Requiem for a Mate

If our publisher-editor relationship was a bit tense, to the point of even being slightly antagonistic, that was a good thing.
Sunrise over the sea and beautiful cloudscape.
“I have always valued what sailing can bring to our lives, providing a wonderful escape, instilling a sense of confidence and self-reliance, and simply offering cherished time on the water with friends and family.” —Sally Helme volodymyr/

The day Sally Helme fired me was pretty rough. I could’ve used a life coach. Like the dude who was brought in to replace me. 

The year was 2005, and I was five years into my tenure as ­editor-in-chief of this magazine. It was a different era. My mentors, the preceding editors—Murray Davis, George Day, Dale Nouse and Bernadette Bernon—had always emphasized that in publishing, there was a church and a state, equal but separate, with an emphasis on separate. The churchly editorial department, the words and stories, represented the scripture. Publisher Sally ran the business side—the state—responsible for generating the advertising lucre that kept all the wheels spinning. 

I’d been taught that it was not only beneficial, but also essential, to maintain an arm’s length from business decisions and to refrain from granting favors to clients. My job was to represent and satisfy the readers and subscribers. If the publication was the least bit phony, there was nothing to sell. And if the publisher-editor relationship was a bit tense, to the point of even being slightly antagonistic, that was a good thing. Healthy. Necessary. 

Man, I was outstanding at that part of the job.

Honestly, I wasn’t shocked when I was sacked. But the one thing that really ticked me off was that my executive editor, Tim Murphy, whom I’d been grooming to take my place, was passed over for the job. (Which contributed to his decision to quit, which made me respect and love him even more than I already did.) Thinking back, though, even that didn’t surprise me. Tim would’ve definitely wreaked even more havoc than I had. 

A short time before all the drama, I went in to work on a weekend. There at the door to my office was a pile of fresh dog poop. I’d seen Sally’s car, so I knew she was there and, sure enough, so was her pooch. She apologized profusely and cleaned up the mess, but I’m fairly certain that doggie got a treat shortly thereafter. 

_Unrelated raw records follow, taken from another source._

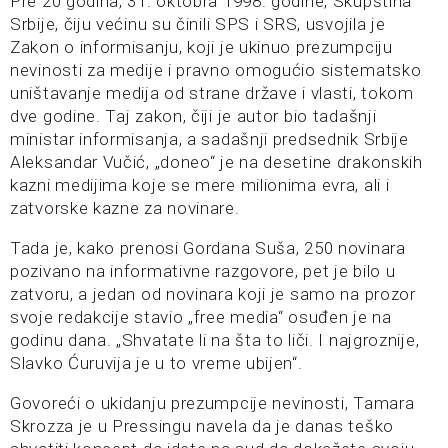
Pre 20 godina, 31. oktobra 1998. godine, Skupština
Srbije, čiju većinu su činili SPS i SRS, usvojila je
Zakon o informisanju, koji je ukinuo prezumpciju
nevinosti za medije i pravno omogućio sistematsko
uništavanje medija od strane države i vlasti, tokom
dve godine. Taj zakon, čiji je autor bio tadašnji
ministar informisanja, a sadašnji predsednik Srbije
Aleksandar Vučić, „doneo“ je na desetine drakonskih
kazni medijima koje se mere milionima evra, ali i
zatvorske kazne za novinare.
Tada je, kako prenosi Gordana Suša, 250 novinara
pozivano na informativne razgovore, pet je bilo u
zatvoru, a jedan od novinara koji je samo na prozor
svoje redakcije stavio „free media“ osuđen je na
godinu dana. „Shvatate li na šta to liči. I najgroznije,
Slavko Ćuruvija je u to vreme ubijen“.
Govoreći o ukidanju prezumpcije nevinosti, Tamara
Skrozza je u Pressingu navela da je danas teško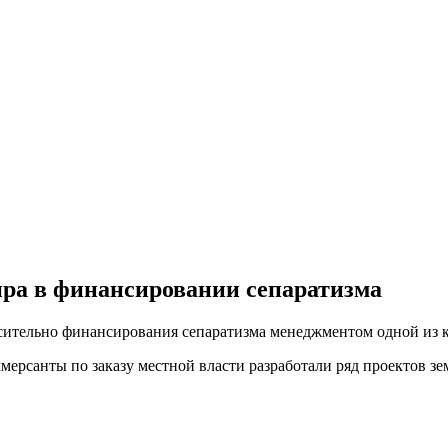
пра в финансировании сепаратизма
осительно финансирования сепаратизма менеджментом одной из 
ммерсанты по заказу местной власти разработали ряд проектов з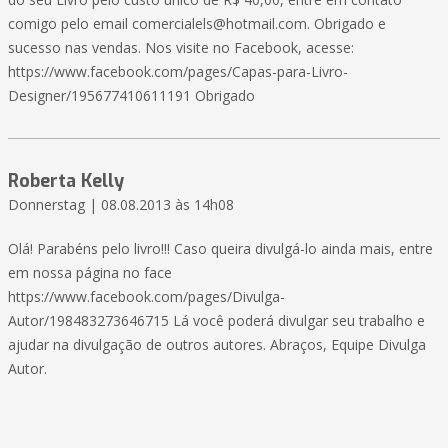
comigo pelo email
comercialels@hotmail.com
. Obrigado e
sucesso nas vendas. Nos visite no Facebook, acesse:
https://www.facebook.com/pages/Capas-para-Livro-
Designer/195677410611191 Obrigado
Roberta Kelly
Donnerstag | 08.08.2013 às 14h08
Olá! Parabéns pelo livro!!! Caso queira divulgá-lo ainda mais, entre
em nossa página no face
https://www.facebook.com/pages/Divulga-
Autor/198483273646715 Lá você poderá divulgar seu trabalho e
ajudar na divulgação de outros autores. Abraços, Equipe Divulga
Autor.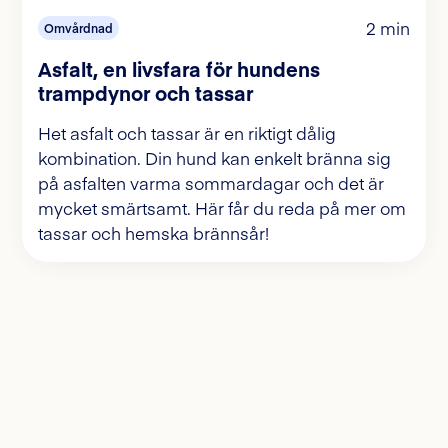
2 min
Omvårdnad
Asfalt, en livsfara för hundens
trampdynor och tassar
Het asfalt och tassar är en riktigt dålig
kombination. Din hund kan enkelt bränna sig
på asfalten varma sommardagar och det är
mycket smärtsamt. Här får du reda på mer om
tassar och hemska brännsår!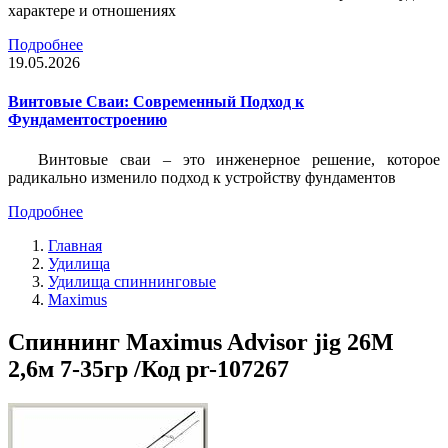
характере и отношениях
Подробнее
19.05.2026
Винтовые Сваи: Современный Подход к
Фундаментостроению
Винтовые сваи – это инженерное решение, которое
радикально изменило подход к устройству фундаментов
Подробнее
Главная
Удилища
Удилища спиннинговые
Maximus
Спиннинг Maximus Advisor jig 26M
2,6м 7-35гр /Код pr-107267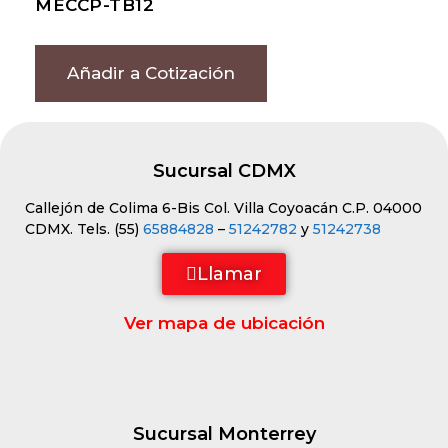
MECCP-TB12
Añadir a Cotización
Sucursal CDMX
Callejón de Colima 6-Bis Col. Villa Coyoacán C.P. 04000
CDMX. Tels. (55)
65884828
–
51242782
y
51242738
Llamar
Ver mapa de ubicación
Sucursal Monterrey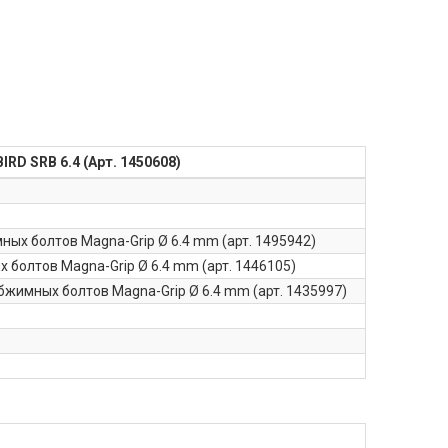
RD SRB 6.4 (Арт. 1450608)
ных болтов Magna-Grip Ø 6.4 mm (арт. 1495942)
 болтов Magna-Grip Ø 6.4 mm (арт. 1446105)
бжимных болтов Magna-Grip Ø 6.4 mm (арт. 1435997)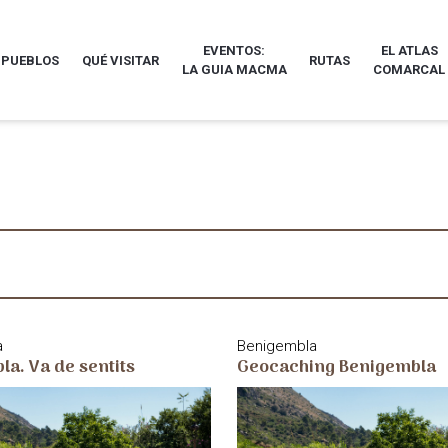
EVENTOS:
EL ATLAS
 PUEBLOS
QUÉ VISITAR
RUTAS
LA GUIA MACMA
COMARCAL
a
Benigembla
a. Va de sentits
Geocaching Benigembla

Oddly enough, my first connection with Sally was through my mom, who ran an employment agency in my hometown of Newport, Rhode Island. Sally had come to Newport to launch an upscale marine magazine called The Yacht, and my mother had played a role in staffing it. It was how I first came to know Sally.

As has been made clear in this issue’s tribute to Sally (see page 8), she was a force of nature. The marine industry was super-macho in those days, led by hard boys like the Harken brothers, Ted Hood, Everett Pearson and similar characters. And while Sally cast a commanding presence, she wasn’t the type to curry favor by batting her eyelashes. No, to succeed in that hypermasculine world, she always had to be the smartest person in the room. A Princeton grad, she always was. 

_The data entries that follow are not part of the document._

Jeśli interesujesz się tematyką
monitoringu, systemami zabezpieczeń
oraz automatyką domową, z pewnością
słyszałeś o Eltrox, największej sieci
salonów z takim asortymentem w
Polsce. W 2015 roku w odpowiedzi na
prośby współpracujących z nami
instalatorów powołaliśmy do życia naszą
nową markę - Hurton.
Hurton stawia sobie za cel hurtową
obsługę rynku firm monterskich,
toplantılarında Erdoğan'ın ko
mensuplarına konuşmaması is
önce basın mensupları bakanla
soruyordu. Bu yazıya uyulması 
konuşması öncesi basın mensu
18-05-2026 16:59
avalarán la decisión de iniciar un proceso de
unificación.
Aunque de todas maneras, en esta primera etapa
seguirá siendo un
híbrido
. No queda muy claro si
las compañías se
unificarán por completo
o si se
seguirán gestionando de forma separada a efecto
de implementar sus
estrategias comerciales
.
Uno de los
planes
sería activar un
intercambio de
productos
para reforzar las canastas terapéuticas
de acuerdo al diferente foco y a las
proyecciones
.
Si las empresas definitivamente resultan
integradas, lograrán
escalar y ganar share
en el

All that said, it’s absolutely true that for me, getting canned was not a bad thing. I pivoted to writing more of my own stories, not editing ones that I’d commissioned. I wrote a few books, sailed my butt off, and did things that I’d never have contemplated had I remained in the editor’s chair. Though it stung at the time, I came to be very grateful that it had happened. 

And Sally and I, amazingly enough, eventually became pals. Real ones. She was always supportive, and connected me with more than a few fine opportunities. Sure, we still tangled a bit. She was on the board of the National Sailing Hall of Fame, and in its early days, I was one of that organization’s most outspoken critics, which I knew bugged Sally to no end. It was just like the old days.

The last time I saw Sally was at, of all places, a beauty parlor: We had the very same hairdresser. (It was our mutual scissors friend who texted me the news about her passing, a good day before anyone else knew.) We’d caught up, gossiped, had a few laughs, even shared a quick hug. There we were, after all this time, a pair of old mates still trying to keep up appearances.

Herb McCormick is a CW editor-at-large.